A 3”x4” jacketed line brought air from 44 ft above grade into the south end of the old SRU#1 tank. 25 ft north of that, a 3”x4" steam jacketed line routed air from the tank to an eductor which exhausts into the incinerator. Sulfur from the SRU#1 seal legs entered the tank 8 ft further north of the outlet to the eductor. There was no other air inlet. Thus, 8 ft of tank length from its inlet was not swept with air. However, there was a small nitrogen purge piped into the sulfur entering the tank. There was no known history of vapor space deflagrations or explosions in the SRU#1 tank.

The new sulfur tank has air inlet vents near each of its roof corners. It is common to see sulfur tank inlet vents at the surface of the roof with no jacketing or other heating. However, some sulfur tank/pit installations in cold climates have jacketed inlet vents. This includes the SRU#2 pit at the HollyFrontier Cheyenne refinery. It is suspected that heating the air coming through such jacketed pipe helps prevent corrosion near the vents and, possibly, on other steel surfaces within the tank.

sulfur tank

An above-ground sulfur tank in Wyoming, but not at the Cheyenne refinery, with non-heated air inlet vents. Note the partial collapse of those vents, caused by corrosion.

The new SRU#1 tank has 6 ft tall 3"x4" jacketed air inlet stacks near each of the four roof corners.

The 44 ft high air inlet and the vent line to the eductor are still in place. Normal operation is with the eductor operating to pull air into the tank from all 5 of these inlets. If the eductor is not operating, natural drafting will result in the 44 ft high stack pulling air through the tank from the four lower roof corner stacks. In both cases, air is swept over the whole area above the sulfur in the tank. Also, for both cases, flow rates of sweep air were calculated for a wide range of ambient temperatures. In all cases the sweep air kept H2S concentration well below 20% of the lower combustible limit.

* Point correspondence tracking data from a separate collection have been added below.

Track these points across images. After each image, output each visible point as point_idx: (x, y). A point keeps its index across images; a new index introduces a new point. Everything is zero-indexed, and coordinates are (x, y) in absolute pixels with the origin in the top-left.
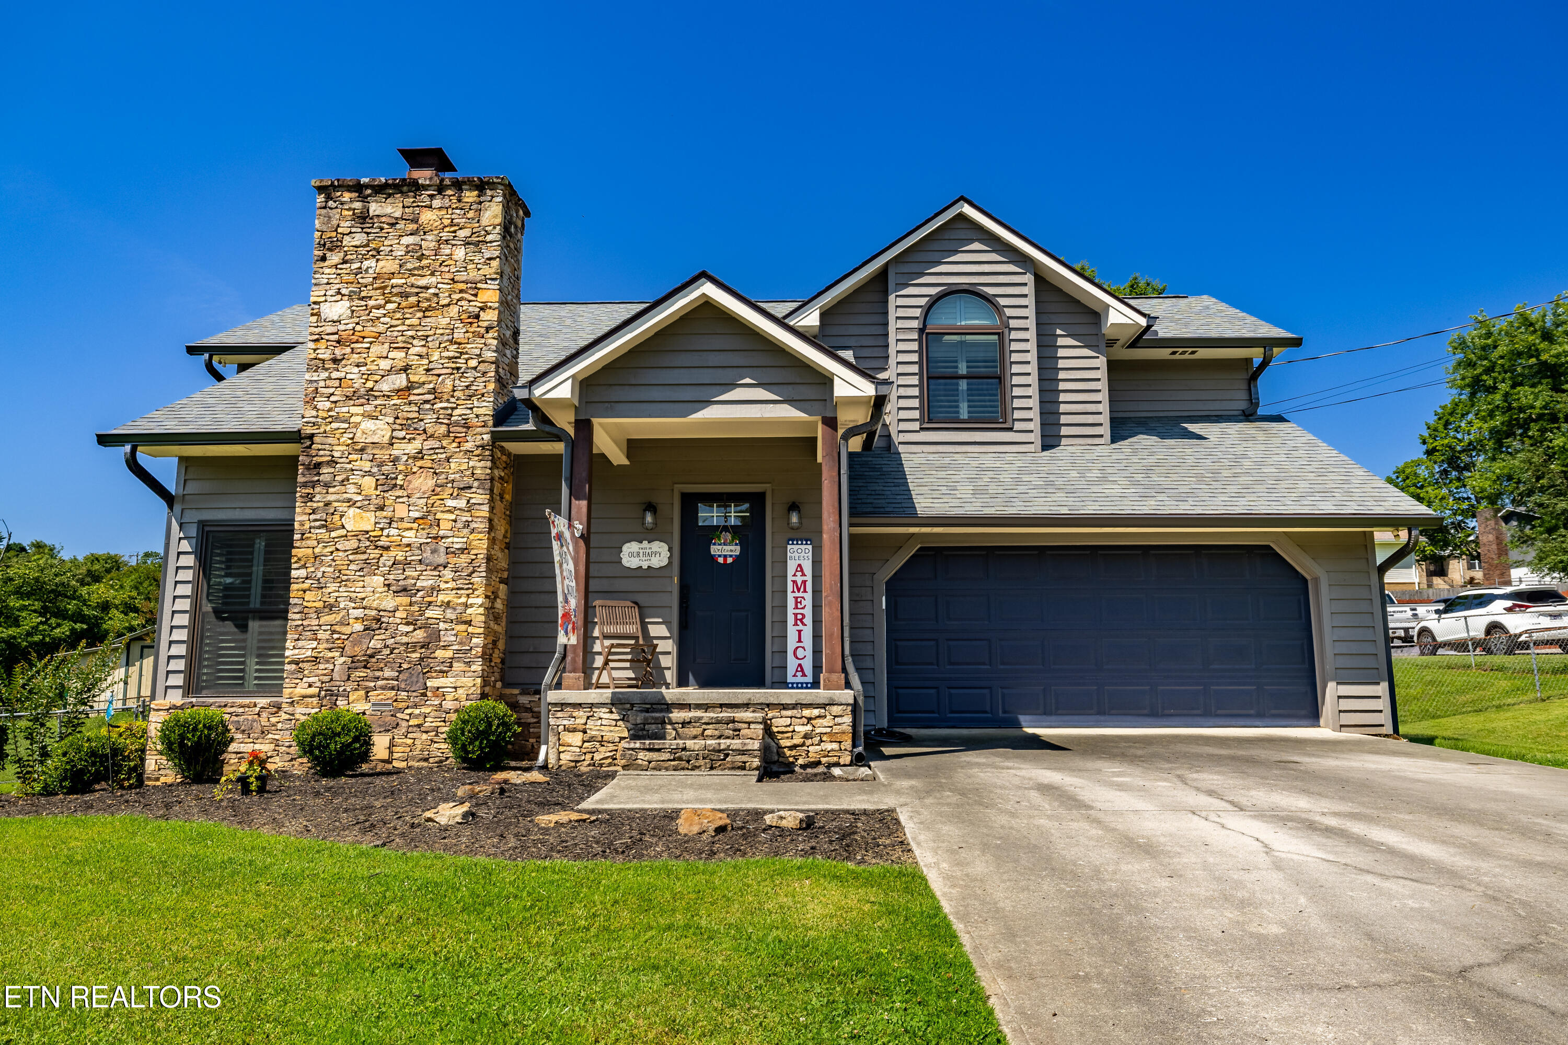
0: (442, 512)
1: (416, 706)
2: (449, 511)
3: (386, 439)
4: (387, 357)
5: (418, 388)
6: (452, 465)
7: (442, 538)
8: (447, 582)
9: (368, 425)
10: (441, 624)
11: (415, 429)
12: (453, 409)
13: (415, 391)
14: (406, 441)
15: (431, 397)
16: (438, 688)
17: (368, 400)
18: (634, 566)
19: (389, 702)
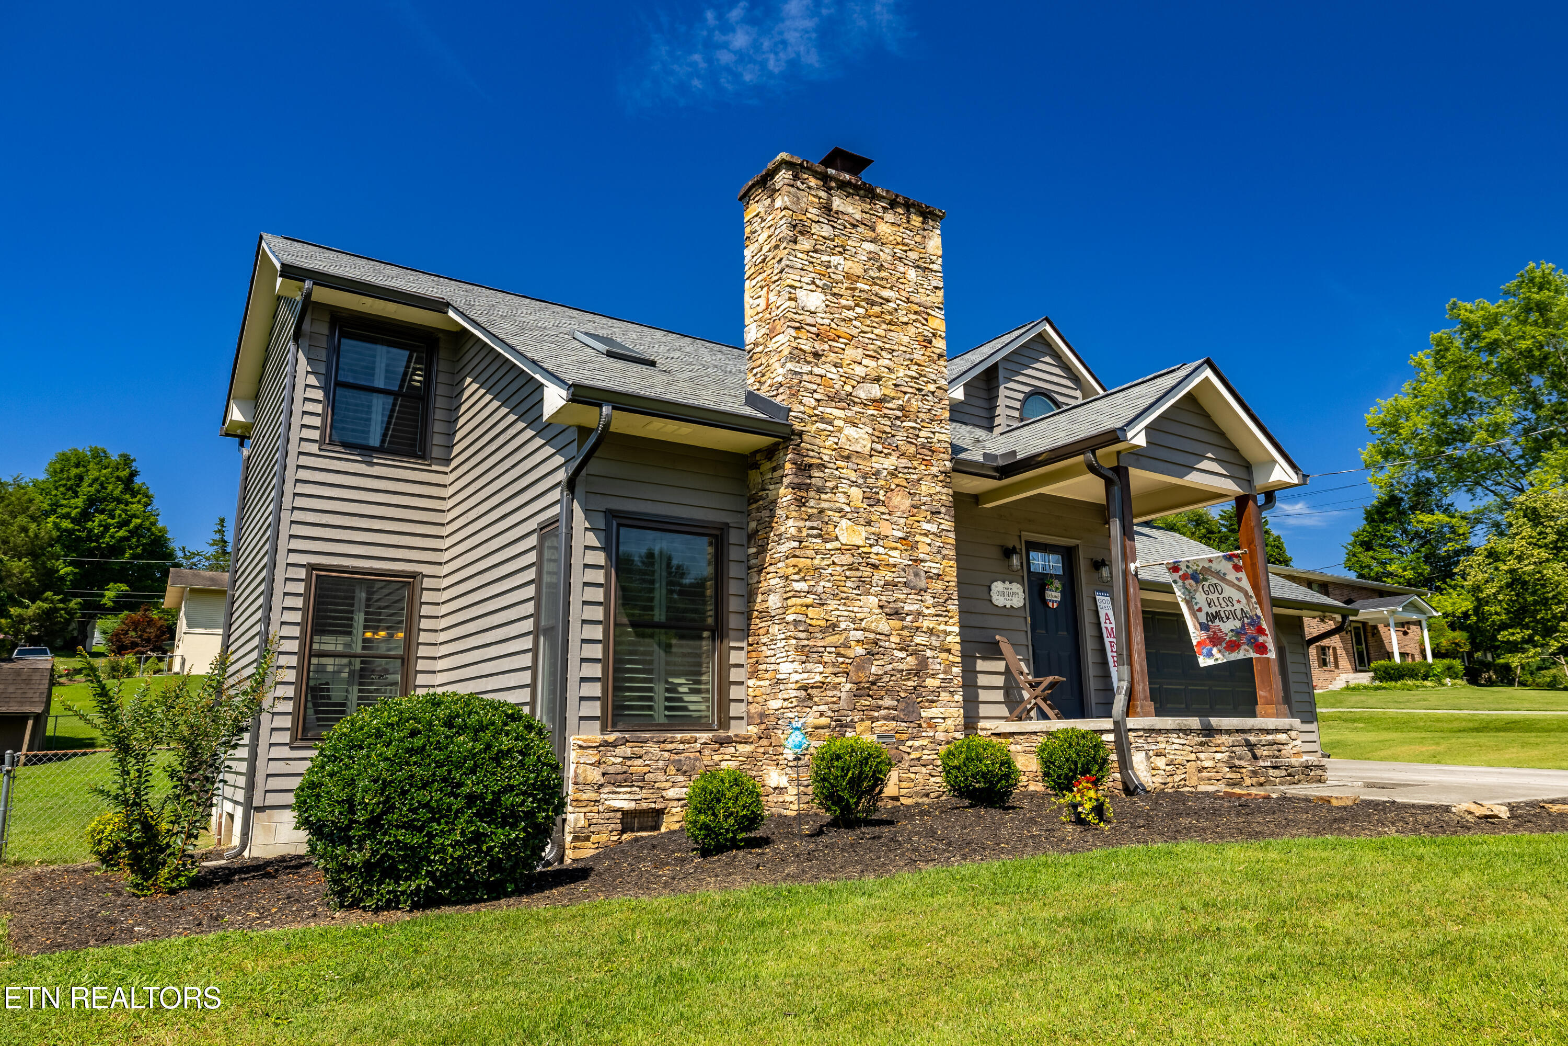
0: (921, 534)
1: (914, 738)
2: (926, 535)
3: (867, 450)
4: (860, 363)
5: (889, 402)
6: (923, 487)
7: (922, 561)
8: (928, 608)
9: (850, 431)
10: (928, 651)
11: (889, 444)
12: (920, 430)
13: (887, 405)
14: (883, 455)
15: (899, 414)
16: (932, 718)
17: (849, 405)
18: (1001, 605)
19: (892, 733)
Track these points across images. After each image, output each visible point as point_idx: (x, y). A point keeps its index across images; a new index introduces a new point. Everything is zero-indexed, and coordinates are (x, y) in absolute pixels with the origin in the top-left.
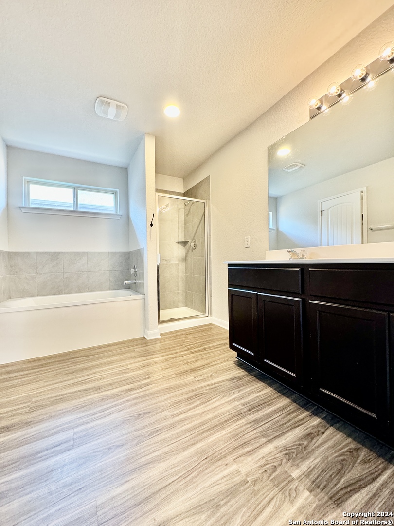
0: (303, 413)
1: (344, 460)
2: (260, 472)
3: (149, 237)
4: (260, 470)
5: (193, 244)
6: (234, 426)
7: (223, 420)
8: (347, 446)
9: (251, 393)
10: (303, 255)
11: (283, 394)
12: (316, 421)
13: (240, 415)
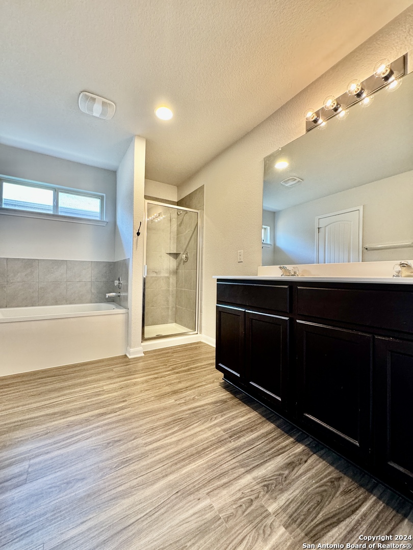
0: (287, 439)
1: (325, 491)
2: (234, 507)
3: (135, 246)
4: (235, 504)
5: (185, 256)
6: (212, 455)
7: (201, 448)
8: (329, 476)
9: (233, 418)
10: (295, 273)
11: (267, 419)
12: (300, 448)
13: (220, 442)
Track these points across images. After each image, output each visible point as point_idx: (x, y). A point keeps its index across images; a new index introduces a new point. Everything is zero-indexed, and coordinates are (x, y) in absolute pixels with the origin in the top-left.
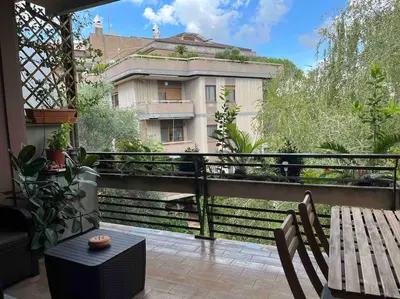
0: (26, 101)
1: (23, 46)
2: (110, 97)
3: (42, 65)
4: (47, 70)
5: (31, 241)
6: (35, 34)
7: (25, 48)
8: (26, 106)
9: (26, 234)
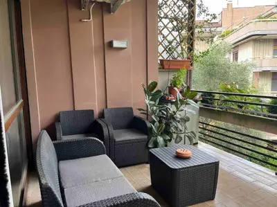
0: (161, 55)
1: (162, 18)
2: (232, 54)
3: (173, 30)
4: (175, 33)
5: (148, 141)
6: (170, 9)
7: (163, 20)
8: (160, 58)
9: (146, 137)
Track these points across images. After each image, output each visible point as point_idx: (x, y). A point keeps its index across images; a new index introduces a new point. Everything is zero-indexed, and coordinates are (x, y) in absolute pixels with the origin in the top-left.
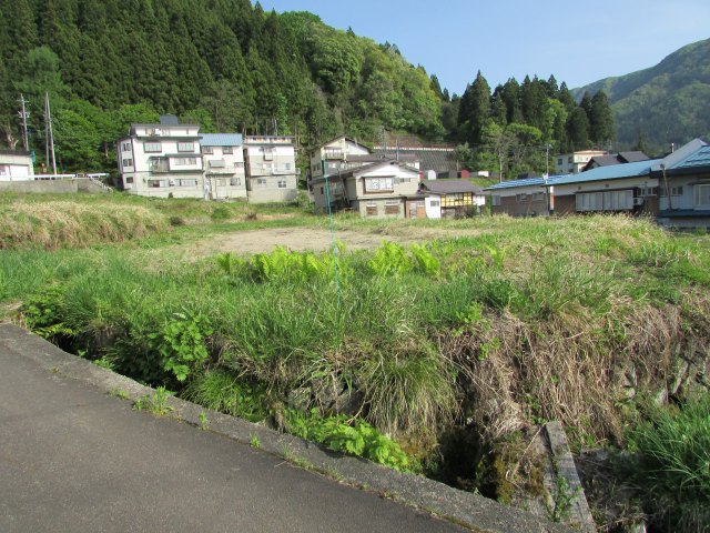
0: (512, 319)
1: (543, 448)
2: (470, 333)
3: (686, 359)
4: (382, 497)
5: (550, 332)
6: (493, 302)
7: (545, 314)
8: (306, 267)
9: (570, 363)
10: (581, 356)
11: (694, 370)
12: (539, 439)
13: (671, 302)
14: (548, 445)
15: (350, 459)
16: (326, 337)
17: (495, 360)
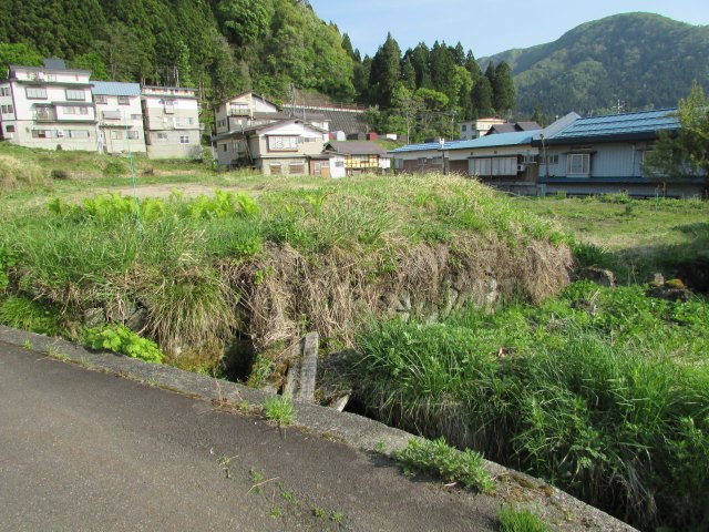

The two following diagrams show example tank sweep air flows and estimated emissions for operation with and without the eductor in service. In both cases, air within the tank is estimated to be well above ambient.

SRU tank

SRU tank replacement

Detail for the four corner air inlet stacks. The restriction (1" i.d. "washer") at the very top of this inlet is designed to allow sufficient vent air, but not excessive air. Excessive air could somewhat cool the tank interior.

SRU tank engineering

Closing

The new SRU#1 sulfur tank has operated without problems since October of 2016. The SRU#1 to SRU#2 pit sulfur line is still in place and can be used if needed.